=== Section Start ===

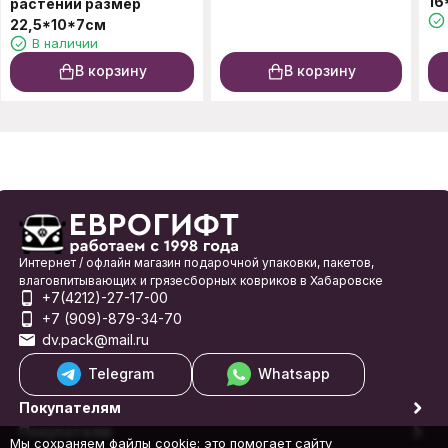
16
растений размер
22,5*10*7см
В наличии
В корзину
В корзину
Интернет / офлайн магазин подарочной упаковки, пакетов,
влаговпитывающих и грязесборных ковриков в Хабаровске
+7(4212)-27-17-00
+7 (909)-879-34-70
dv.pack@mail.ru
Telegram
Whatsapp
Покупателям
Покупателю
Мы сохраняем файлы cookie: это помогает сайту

=== Section End ===
=== Section Start ===

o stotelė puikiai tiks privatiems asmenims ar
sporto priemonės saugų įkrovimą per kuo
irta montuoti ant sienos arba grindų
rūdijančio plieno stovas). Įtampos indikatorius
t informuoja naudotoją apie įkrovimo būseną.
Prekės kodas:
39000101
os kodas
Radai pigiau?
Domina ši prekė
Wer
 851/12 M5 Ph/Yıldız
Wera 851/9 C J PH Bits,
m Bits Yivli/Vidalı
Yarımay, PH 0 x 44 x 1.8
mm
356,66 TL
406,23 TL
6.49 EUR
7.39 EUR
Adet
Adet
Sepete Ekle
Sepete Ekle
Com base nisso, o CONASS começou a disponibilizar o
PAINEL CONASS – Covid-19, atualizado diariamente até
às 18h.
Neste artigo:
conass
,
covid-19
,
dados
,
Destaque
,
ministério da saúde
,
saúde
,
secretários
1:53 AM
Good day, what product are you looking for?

=== Section End ===
=== Section Start ===

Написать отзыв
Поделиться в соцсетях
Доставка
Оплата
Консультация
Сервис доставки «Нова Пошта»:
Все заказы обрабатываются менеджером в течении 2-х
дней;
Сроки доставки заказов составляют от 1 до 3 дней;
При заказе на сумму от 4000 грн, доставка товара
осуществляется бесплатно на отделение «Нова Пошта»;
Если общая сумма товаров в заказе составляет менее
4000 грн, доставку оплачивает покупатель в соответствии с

=== Section End ===

ACTIVITY: Please reproduce the lines above without any change, starting with the line that contains "Написать отзыв" and going on through the line that contains "Если общая сумма".

OUTPUT:
Написать отзыв
Поделиться в соцсетях
Доставка
Оплата
Консультация
Сервис доставки «Нова Пошта»:
Все заказы обрабатываются менеджером в течении 2-х
дней;
Сроки доставки заказов составляют от 1 до 3 дней;
При заказе на сумму от 4000 грн, доставка товара
осуществляется бесплатно на отделение «Нова Пошта»;
Если общая сумма товаров в заказе составляет менее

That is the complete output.